◆ **CHECK YOUR UNDERSTANDING**
A: For each statement below, say whether it agrees with the commentary on hospital readmissions. Answer yes or no and quote the deciding words of the commentary. (i) The commentary identifies four distinct types of readmissions. (ii) The writer agrees with the blanket criticism of reform. (iii) The TrendWatch cited in the commentary was issued in October.
B: Extract the passage of the commentary on hospital readmissions between "Take readmissions, for" and "with high rates.", inclusive.
START DOCUMENT EXCERPT
I'm pretty sure Bette Davis wasn't talking about health care reform when she warned us in "All About Eve" that it's going to be a bumpy night. But ever since the introduction of the Affordable Care Act 18 months ago or so, this country's been jounced and jostled so ferociously night and day from so many different factions it's a wonder we're not all limping around with black eyes and our arms in slings.

As I mentioned in one of my blogs for H&HN Daily, I don't agree with the blanket criticism of reform. We've known for a long time that fee-for-service is a perverse way to pay for health care. We know that we've got to rein in costs so we don't bankrupt the entire nation. I haven't heard anybody gripe about the emphasis on prevention and wellness; on the need to make care more patient-centered; or on the benefits to quality, safety and, yes, costs, if we could better integrate providers and build a solid continuum of care.

But in the fervor to improve the system, there are bound to be miscalculations, and when what seems like a grand idea turns out to be laden with unexpected, unwelcome consequences, we've got to have the flexibility to rejigger the details.

Take readmissions, for example. A September TrendWatch from the American Hospital Association notes that policymakers are proposing incentives to reduce hospital readmissions by publicly posting data on readmission rates and lowering payments to hospitals with high rates.

The thing is, not all readmissions are the same. There are actually four distinct types. Two types are readmissions planned prior to discharge either as part of a patient's continuing course of care, such as a series of chemotherapy treatments, or to treat an unrelated matter, such as removal of a lung tumor discovered when the patient was hospitalized for a heart attack. Of the two unplanned types of readmissions, one is for those unrelated to the initial hospitalization, such as an injury from a car accident following a stay for surgery. The second type of unplanned readmission is for those related to the initial hospitalization — for instance, to treat a surgical-site infection or adverse reaction to a medication. It's only that last type that hospitals can reasonably be expected to try to limit.

Many readmissions also may be out of hospitals' control because of such factors as patients' chronic conditions, their failure to follow care instructions and their socioeconomic situations. And there is surprising evidence of an inverse relationship between mortality and readmissions that suggests low readmission rates may not always be desirable.

Payment penalties "could exacerbate inequities," the report warns, and "misaligned policies could direct hospitals to reduce readmissions that are appropriate for safe patient care and [that] may actually save lives."

I've been impressed with the willingness of policymakers to respond to concerns from the field about certain aspects of reform. Let's hope they smooth out the bumps when it comes to readmissions.
END DOCUMENT EXCERPT
START AVAILABLE DATA
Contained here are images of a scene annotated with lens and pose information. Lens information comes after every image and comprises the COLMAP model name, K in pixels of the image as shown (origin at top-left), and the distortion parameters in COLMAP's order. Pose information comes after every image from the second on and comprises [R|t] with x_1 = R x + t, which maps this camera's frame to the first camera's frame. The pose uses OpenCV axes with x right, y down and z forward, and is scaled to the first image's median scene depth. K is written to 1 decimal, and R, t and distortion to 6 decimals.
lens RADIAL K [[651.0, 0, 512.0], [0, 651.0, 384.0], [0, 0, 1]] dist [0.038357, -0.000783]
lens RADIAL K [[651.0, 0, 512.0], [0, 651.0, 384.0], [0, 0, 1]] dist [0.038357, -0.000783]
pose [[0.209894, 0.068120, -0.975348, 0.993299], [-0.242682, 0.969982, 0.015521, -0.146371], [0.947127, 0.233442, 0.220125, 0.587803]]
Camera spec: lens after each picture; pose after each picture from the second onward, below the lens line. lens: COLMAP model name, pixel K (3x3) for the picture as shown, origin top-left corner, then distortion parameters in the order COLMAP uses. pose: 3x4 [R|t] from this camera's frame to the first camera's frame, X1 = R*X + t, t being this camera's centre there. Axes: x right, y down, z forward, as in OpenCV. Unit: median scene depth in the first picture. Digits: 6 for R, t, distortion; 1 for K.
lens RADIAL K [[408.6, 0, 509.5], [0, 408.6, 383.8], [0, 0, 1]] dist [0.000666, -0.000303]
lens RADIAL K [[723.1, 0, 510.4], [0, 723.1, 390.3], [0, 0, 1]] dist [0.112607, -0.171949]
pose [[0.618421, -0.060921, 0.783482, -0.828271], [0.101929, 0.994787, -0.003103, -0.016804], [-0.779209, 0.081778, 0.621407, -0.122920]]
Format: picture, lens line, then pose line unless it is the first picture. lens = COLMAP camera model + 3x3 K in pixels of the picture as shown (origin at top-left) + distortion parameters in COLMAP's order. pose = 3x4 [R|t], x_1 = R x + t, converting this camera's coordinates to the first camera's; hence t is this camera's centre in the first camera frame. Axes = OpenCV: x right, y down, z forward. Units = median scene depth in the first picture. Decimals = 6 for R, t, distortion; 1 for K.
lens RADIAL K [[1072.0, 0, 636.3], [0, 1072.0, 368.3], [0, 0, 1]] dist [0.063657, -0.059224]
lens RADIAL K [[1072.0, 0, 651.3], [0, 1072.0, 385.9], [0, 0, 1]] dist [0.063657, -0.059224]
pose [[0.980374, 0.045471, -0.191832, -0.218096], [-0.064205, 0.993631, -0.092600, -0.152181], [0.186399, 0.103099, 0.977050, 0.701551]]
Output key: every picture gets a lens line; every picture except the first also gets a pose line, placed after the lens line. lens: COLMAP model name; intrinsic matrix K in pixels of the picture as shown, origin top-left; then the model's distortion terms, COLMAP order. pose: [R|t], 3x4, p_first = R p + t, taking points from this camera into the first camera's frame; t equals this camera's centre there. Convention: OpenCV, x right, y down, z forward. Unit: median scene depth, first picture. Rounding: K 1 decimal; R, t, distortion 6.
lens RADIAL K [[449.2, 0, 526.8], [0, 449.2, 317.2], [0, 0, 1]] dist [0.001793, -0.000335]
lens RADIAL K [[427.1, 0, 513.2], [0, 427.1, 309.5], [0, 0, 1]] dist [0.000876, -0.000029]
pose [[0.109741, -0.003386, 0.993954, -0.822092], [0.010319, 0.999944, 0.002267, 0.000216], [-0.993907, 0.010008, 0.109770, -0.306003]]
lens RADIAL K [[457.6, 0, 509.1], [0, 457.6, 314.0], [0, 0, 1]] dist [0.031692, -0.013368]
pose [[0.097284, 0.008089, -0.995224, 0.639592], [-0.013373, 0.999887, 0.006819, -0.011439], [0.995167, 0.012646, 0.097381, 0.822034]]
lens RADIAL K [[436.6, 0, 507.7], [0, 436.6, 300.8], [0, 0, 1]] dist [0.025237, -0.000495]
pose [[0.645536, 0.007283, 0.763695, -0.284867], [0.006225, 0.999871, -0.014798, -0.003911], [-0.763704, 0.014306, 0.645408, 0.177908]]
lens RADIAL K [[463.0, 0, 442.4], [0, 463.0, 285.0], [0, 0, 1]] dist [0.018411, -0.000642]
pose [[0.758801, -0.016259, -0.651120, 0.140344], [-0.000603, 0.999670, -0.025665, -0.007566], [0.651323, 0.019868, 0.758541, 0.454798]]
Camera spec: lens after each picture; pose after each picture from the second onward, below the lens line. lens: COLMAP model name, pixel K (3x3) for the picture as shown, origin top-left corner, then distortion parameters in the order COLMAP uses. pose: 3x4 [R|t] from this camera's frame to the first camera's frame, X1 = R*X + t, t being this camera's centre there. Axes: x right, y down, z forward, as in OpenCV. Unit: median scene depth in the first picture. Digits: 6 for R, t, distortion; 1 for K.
END AVAILABLE DATA
◆ **TASK RESULTS**
A:
(i) Yes: "There are actually four distinct types."
(ii) No: "I don't agree with the blanket criticism of reform."
(iii) No: "A September TrendWatch from the American Hospital Association"

B:
Take readmissions, for example. A September TrendWatch from the American Hospital Association notes that policymakers are proposing incentives to reduce hospital readmissions by publicly posting data on readmission rates and lowering payments to hospitals with high rates.